PROBLEM STATEMENT:
Here the job is to transcribe the data exactly while omitting the images.

[Dataset entries]
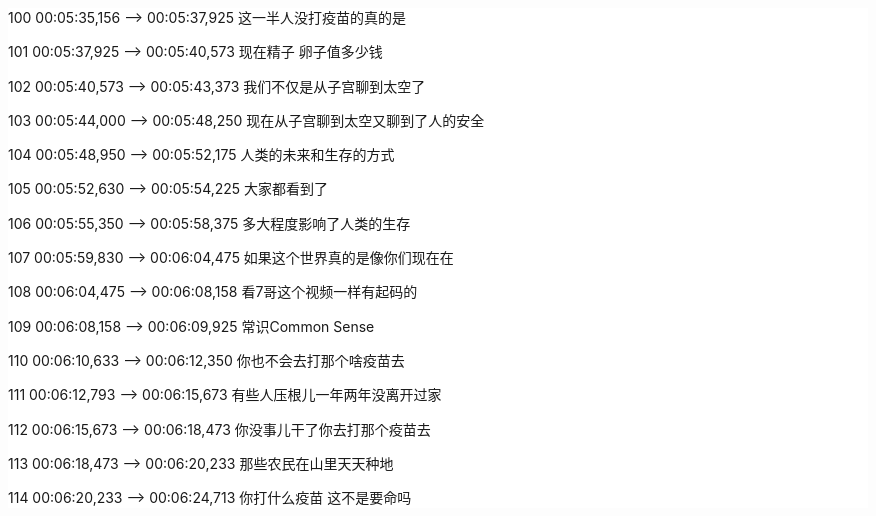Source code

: 100
00:05:35,156 –&gt; 00:05:37,925
这一半人没打疫苗的真的是
 
101
00:05:37,925 –&gt; 00:05:40,573
现在精子 卵子值多少钱
 
102
00:05:40,573 –&gt; 00:05:43,373
我们不仅是从子宫聊到太空了
 
103
00:05:44,000 –&gt; 00:05:48,250
现在从子宫聊到太空又聊到了人的安全
 
104
00:05:48,950 –&gt; 00:05:52,175
人类的未来和生存的方式
 
105
00:05:52,630 –&gt; 00:05:54,225
大家都看到了
 
106
00:05:55,350 –&gt; 00:05:58,375
多大程度影响了人类的生存
 
107
00:05:59,830 –&gt; 00:06:04,475
如果这个世界真的是像你们现在在
 
108
00:06:04,475 –&gt; 00:06:08,158
看7哥这个视频一样有起码的
 
109
00:06:08,158 –&gt; 00:06:09,925
常识Common Sense
 
110
00:06:10,633 –&gt; 00:06:12,350
你也不会去打那个啥疫苗去
 
111
00:06:12,793 –&gt; 00:06:15,673
有些人压根儿一年两年没离开过家
 
112
00:06:15,673 –&gt; 00:06:18,473
你没事儿干了你去打那个疫苗去
 
113
00:06:18,473 –&gt; 00:06:20,233
那些农民在山里天天种地
 
114
00:06:20,233 –&gt; 00:06:24,713
你打什么疫苗 这不是要命吗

TASK OUTPUT:
Source code

: 100
00:05:35,156 –&gt; 00:05:37,925
这一半人没打疫苗的真的是
 
101
00:05:37,925 –&gt; 00:05:40,573
现在精子 卵子值多少钱
 
102
00:05:40,573 –&gt; 00:05:43,373
我们不仅是从子宫聊到太空了
 
103
00:05:44,000 –&gt; 00:05:48,250
现在从子宫聊到太空又聊到了人的安全
 
104
00:05:48,950 –&gt; 00:05:52,175
人类的未来和生存的方式
 
105
00:05:52,630 –&gt; 00:05:54,225
大家都看到了
 
106
00:05:55,350 –&gt; 00:05:58,375
多大程度影响了人类的生存
 
107
00:05:59,830 –&gt; 00:06:04,475
如果这个世界真的是像你们现在在
 
108
00:06:04,475 –&gt; 00:06:08,158
看7哥这个视频一样有起码的
 
109
00:06:08,158 –&gt; 00:06:09,925
常识Common Sense
 
110
00:06:10,633 –&gt; 00:06:12,350
你也不会去打那个啥疫苗去
 
111
00:06:12,793 –&gt; 00:06:15,673
有些人压根儿一年两年没离开过家
 
112
00:06:15,673 –&gt; 00:06:18,473
你没事儿干了你去打那个疫苗去
 
113
00:06:18,473 –&gt; 00:06:20,233
那些农民在山里天天种地
 
114
00:06:20,233 –&gt; 00:06:24,713
你打什么疫苗 这不是要命吗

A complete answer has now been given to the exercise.